Along with the implementation, include a maximum 1-page report to discuss and justify the heuristics you used and why you believe they will lead to efficient path-finding when solving all entrance-exit pairs in a maze.

Assumptions and Considerations for Task B & C
One-to-One Mapping of Entrances and Exits: The number of entrances is equal to the number of exits. For simplicity, assume that each entrance is paired with a corresponding exit in the same order they are provided in the configuration files.

The set of paths that meet the non-overlapping criterion may not be the shortest path available between the corresponding entrance-exit pairs. We are interested in minimising the total cost for all paths instead of finding the shortest path for each pair.

Perfect Maze Assumption: Since we are working with perfect mazes, it is guaranteed that a path exists from each entrance to each exit. However, it is not guaranteed that a valid solution with non-overlapping paths will always exist.

Handling No Solution: If it is impossible to find a set of non-overlapping paths between all the entrance-exit pairs, your program should return False, indicating that no valid solution exists (see the code skeleton for more details).

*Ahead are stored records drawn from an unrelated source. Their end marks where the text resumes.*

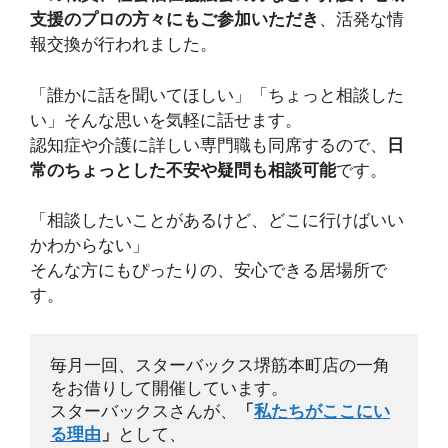
支援のプロの方々にもご参加いただき
、活発な情
報交換が行われました。
「誰かに話を聞いてほしい」「ちょっと相談した
い」そんな思いを気軽に話せます。
認知症や介護に詳しい専門職も同席するので、
日
常のちょっとした不安や疑問も相談可能
です。
「相談したいことがあるけど、どこに行けばいい
かわからない」
そんな方にもぴったりの、安心できる居場所で
す。
毎月一回、スターバックス堺筋本町店の一角
をお借りして開催しています。
スターバックスさんが、
「
私たちがここにい
る理由
」
として、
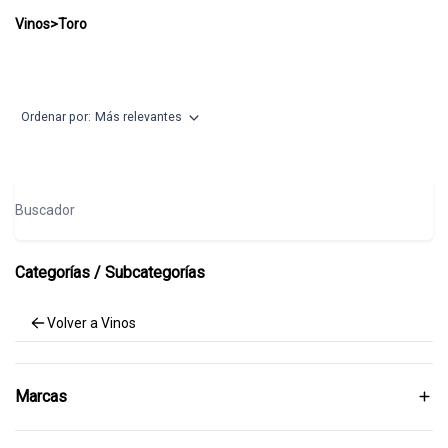
Toro
Vinos
>
Toro
Ordenar por:
Más relevantes
Buscador
Categorías / Subcategorías
Volver a Vinos
Marcas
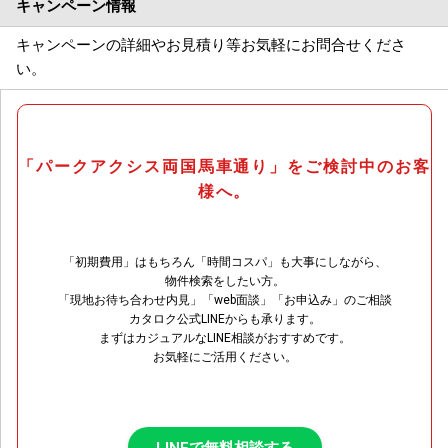
キャンペーン情報
キャンペーンの詳細やお見積り等お気軽にお問合せくださ
い。
「パークアクシス両国馬車通り」をご検討中のお客
様へ。
「初期費用」はもちろん「時間コスパ」も大事にしながら、
物件検索をしたい方。
「現地お待ち合わせ内見」「web面談」「お申込み」のご相談
カタロク公式LINEからも承ります。
まずはカジュアルなLINE相談がおすすめです。
お気軽にご活用ください。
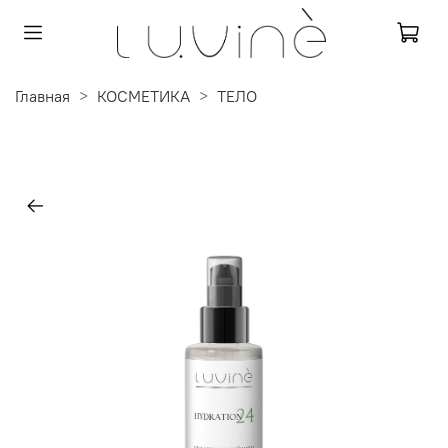
Главная
КОСМЕТИКА
ТЕЛО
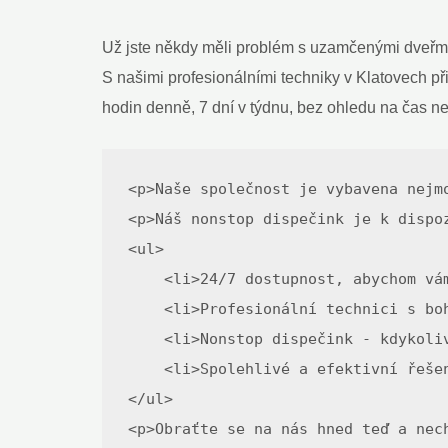
Už jste někdy měli problém s uzamčenými dveřmi? N
S našimi profesionálními techniky v Klatovech př
hodin denně, 7 dní v týdnu, bez ohledu na čas ne
<p>Naše společnost je vybavena nejm
<p>Náš nonstop dispečink je k dispo
<ul>

    <li>24/7 dostupnost, abychom vám
    <li>Profesionální technici s boh
    <li>Nonstop dispečink - kdykoliv
    <li>Spolehlivé a efektivní řešen
</ul>

<p>Obraťte se na nás hned teď a nec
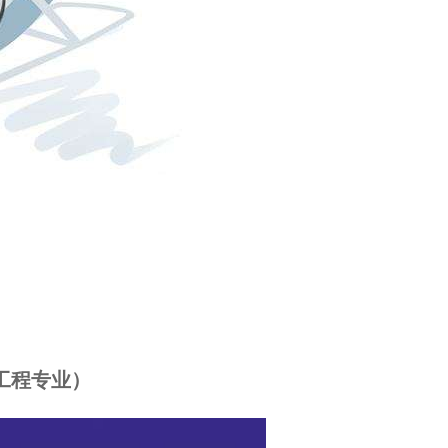
工程专业）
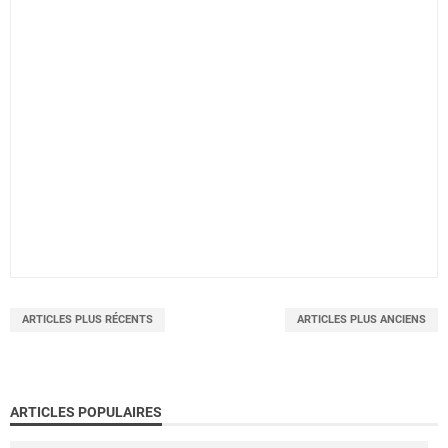
ARTICLES PLUS RÉCENTS
ARTICLES PLUS ANCIENS
ARTICLES POPULAIRES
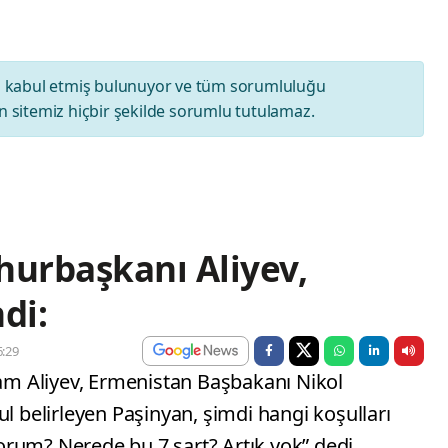
ı
kabul etmiş bulunuyor ve tüm sorumluluğu
 sitemiz hiçbir şekilde sorumlu tutulamaz.
urbaşkanı Aliyev,
di:
:29
m Aliyev, Ermenistan Başbakanı Nikol
ul belirleyen Paşinyan, şimdi hangi koşulları
rum? Nerede bu 7 şart? Artık yok” dedi.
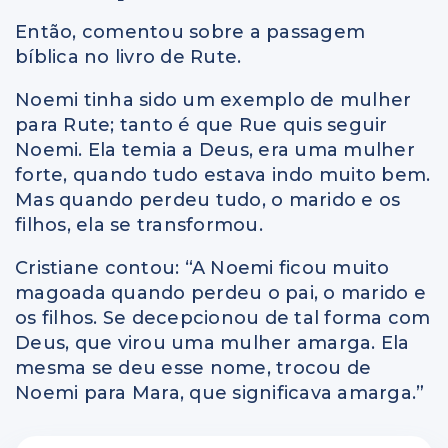
Então, comentou sobre a passagem
bíblica no livro de Rute.
Noemi tinha sido um exemplo de mulher
para Rute; tanto é que Rue quis seguir
Noemi. Ela temia a Deus, era uma mulher
forte, quando tudo estava indo muito bem.
Mas quando perdeu tudo, o marido e os
filhos, ela se transformou.
Cristiane contou: “A Noemi ficou muito
magoada quando perdeu o pai, o marido e
os filhos. Se decepcionou de tal forma com
Deus, que virou uma mulher amarga. Ela
mesma se deu esse nome, trocou de
Noemi para Mara, que significava amarga.”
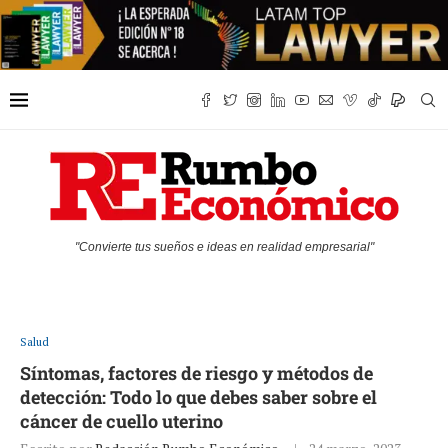
"Convierte tus sueños e ideas en realidad empresarial"
Salud
Síntomas, factores de riesgo y métodos de
detección: Todo lo que debes saber sobre el
cáncer de cuello uterino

Efficiency Considerations: Given the brute force nature of the task, the algorithm will be slow for larger mazes. In this assignment we will only consider up to 10 by 10 mazes with maximum 3 entrance-exit pairs.

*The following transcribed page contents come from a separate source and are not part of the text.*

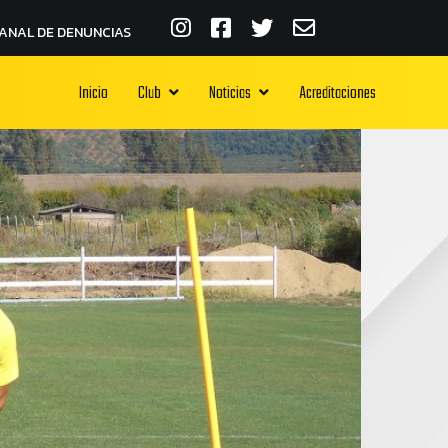
ANAL DE DENUNCIAS
Inicio
Club
Noticias
Acreditaciones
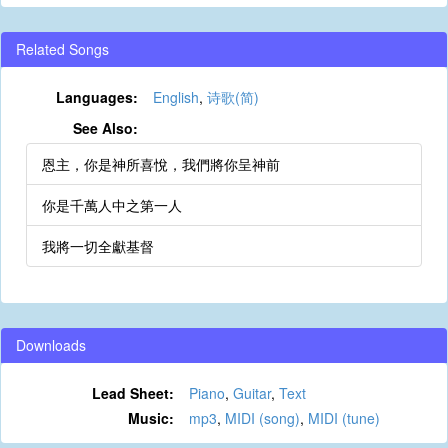
Related Songs
Languages:
English
,
诗歌(简)
See Also:
恩主，你是神所喜悅，我們將你呈神前
你是千萬人中之第一人
我將一切全獻基督
Downloads
Lead Sheet:
Piano
,
Guitar
,
Text
Music:
mp3
,
MIDI (song)
,
MIDI (tune)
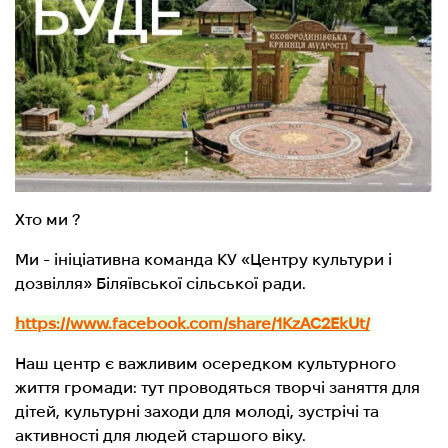
Хто ми ?
Ми - ініціативна команда КУ «Центру культури і
дозвілля» Біляївської сільської ради.
https://www.facebook.com/share/1KzAC2EkUt/
Наш центр є важливим осередком культурного
життя громади: тут проводяться творчі заняття для
дітей, культурні заходи для молоді, зустрічі та
активності для людей старшого віку.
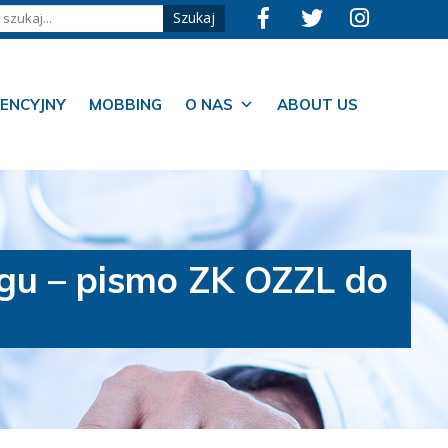
ENCYJNY
MOBBING
O NAS
ABOUT US
gu – pismo ZK OZZL do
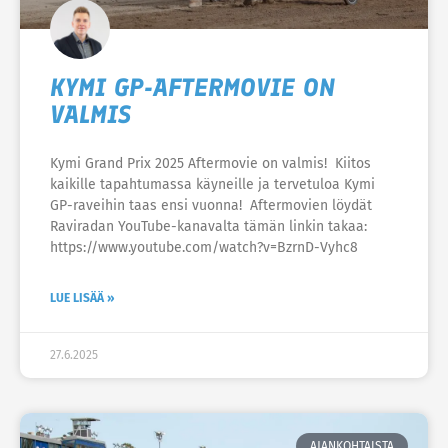
KYMI GP-AFTERMOVIE ON
VALMIS
Kymi Grand Prix 2025 Aftermovie on valmis! Kiitos
kaikille tapahtumassa käyneille ja tervetuloa Kymi
GP-raveihin taas ensi vuonna! Aftermovien löydät
Raviradan YouTube-kanavalta tämän linkin takaa:
https://www.youtube.com/watch?v=BzrnD-Vyhc8
LUE LISÄÄ »
27.6.2025
AJANKOHTAISTA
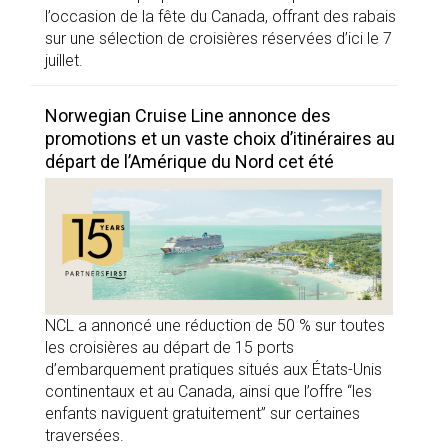
l’occasion de la fête du Canada, offrant des rabais
sur une sélection de croisières réservées d’ici le 7
juillet.
Norwegian Cruise Line annonce des
promotions et un vaste choix d’itinéraires au
départ de l’Amérique du Nord cet été
NCL a annoncé une réduction de 50 % sur toutes
les croisières au départ de 15 ports
d’embarquement pratiques situés aux États-Unis
continentaux et au Canada, ainsi que l’offre “les
enfants naviguent gratuitement” sur certaines
traversées.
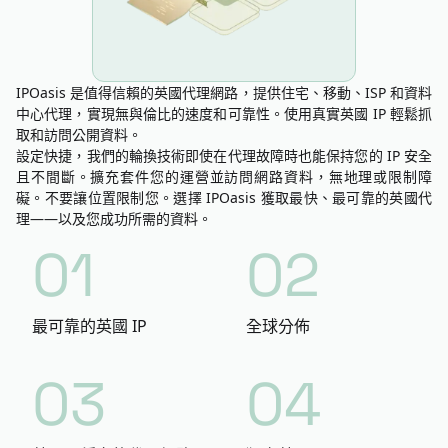
IPOasis 是值得信賴的英國代理網路，提供住宅、移動、ISP 和資料
中心代理，實現無與倫比的速度和可靠性。使用真實英國 IP 輕鬆抓
取和訪問公開資料。
設定快捷，我們的輪換技術即使在代理故障時也能保持您的 IP 安全
且不間斷。擴充套件您的運營並訪問網路資料，無地理或限制障
礙。不要讓位置限制您。選擇 IPOasis 獲取最快、最可靠的英國代
理——以及您成功所需的資料。
01
02
最可靠的英國 IP
全球分佈
03
04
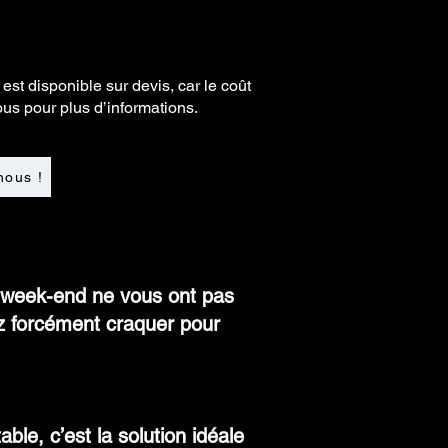
 est disponible sur devis, car le coût
ous pour plus d’informations.
nous !
ait week-end ne vous ont pas
z forcément craquer pour
ble, c’est la solution idéale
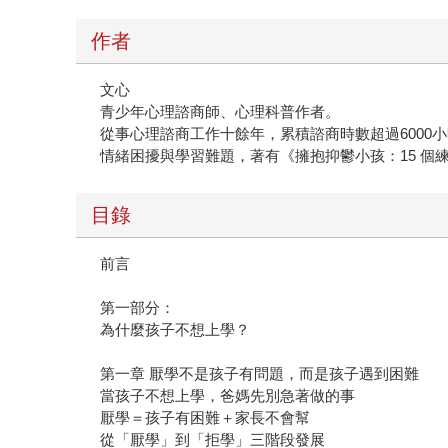
作者
文心
青少年心理諮商師、心理科普作者。
從事心理諮商工作十餘年，累積諮商時數超過600
情緒困擾與學習難題，著有《擁抱抑鬱小孩：15 個
目錄
前言
第一部分：
為什麼孩子不想上學？
第一章 厭學不是孩子有問題，而是孩子遇到困難
當孩子不想上學，爸媽先別急著做的事
厭學＝孩子有困難＋家長不會幫
從「厭學」到「拒學」三階段發展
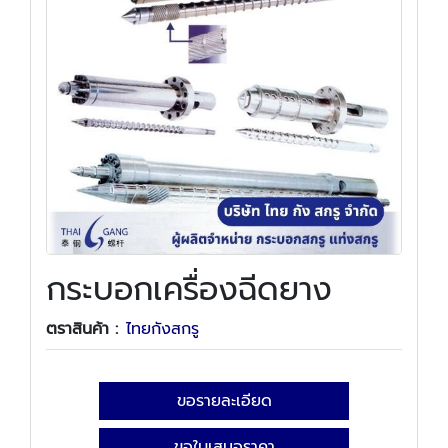
กระบอกเครื่องฉีดยาง
ตราสินค้า :
ไทยกังสกรู
ขอรายละเอียด
ขอใบเสนอราคา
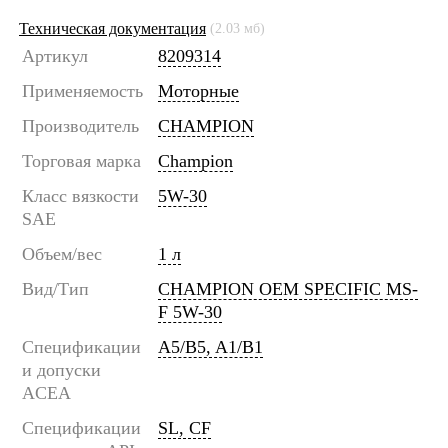
Техническая документация
(2.03 мб)
Артикул
8209314
Применяемость
Моторные
Производитель
CHAMPION
Торговая марка
Champion
Класс вязкости
5W-30
SAE
Объем/вес
1 л
Вид/Тип
CHAMPION OEM SPECIFIC MS-
F 5W-30
Спецификации
A5/B5, A1/B1
и допуски
ACEA
Спецификации
SL, CF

Task D: Performance Evaluation and Comparison
In this task, you are required to write a report of up to two pages and evaluate the performance of your greedy algorithm in Task C compared to the brute force solution developed in Task B. The objective is to assess both algorithms in terms of time efficiency and correctness.

To complete this task, you should first analyze how each algorithm performs with respect to time. This involves measuring how long each algorithm takes to find solutions as the maze size and complexity (in terms of the number of entrance-exit pairs). You should test your mazes, varying the cell weights and generators if possible, and document the time differences observed. You will need to also compare the total path costs produced by the greedy algorithm and the brute force approach, and determine whether the greedy method results in solutions that are close to those found by brute force.

Whether or not you have implemented the solver in Task C and/or B, provide a detailed discussion outlining the expected time complexity of the devised algorithms for each task as well as how you think the two approaches (brute force and greedy) would scale with larger mazes.
Your solutions will be tested against our own set of mazes, and marks will be awarded based on a ranking system. This ranking will consider both the correctness and efficiency of your solution. The more accurately and quickly your algorithms perform compared to ours, the higher your score will be for this task. More details will be shared later in the lectorial sessions.

Task E: Recorded Interview
After your implementations and report are submitted, you will be asked to record your responses to a number of questions in Canvas. These questions will ask you about aspects of your implementation or report. You'll have a set time to consider the questions, make a recording then upload that recording.

Code Framework
We provide Python skeleton code (see Table 1) to help you get started and ensure we have consistent interfacing so we can have consist correctness testing.

We also listed the files that you really need to modify/implement. Unlike Assignment 1, there are more files you need to implement, hence see Table 1 to confirm those.

Report Structure
As a guide, the report could contain the following sections:
Your solution for Task B, and the rationale or justification behind it. (up to 1 page in length)
Your solution for Task C, and the rationale or justification behind it. (up to 1 page in length)
A detailed reflection in Task B and Task C algorithms. (up to 2 pages in length)
You can also have an appendix, which doesn't count towards the overall page count.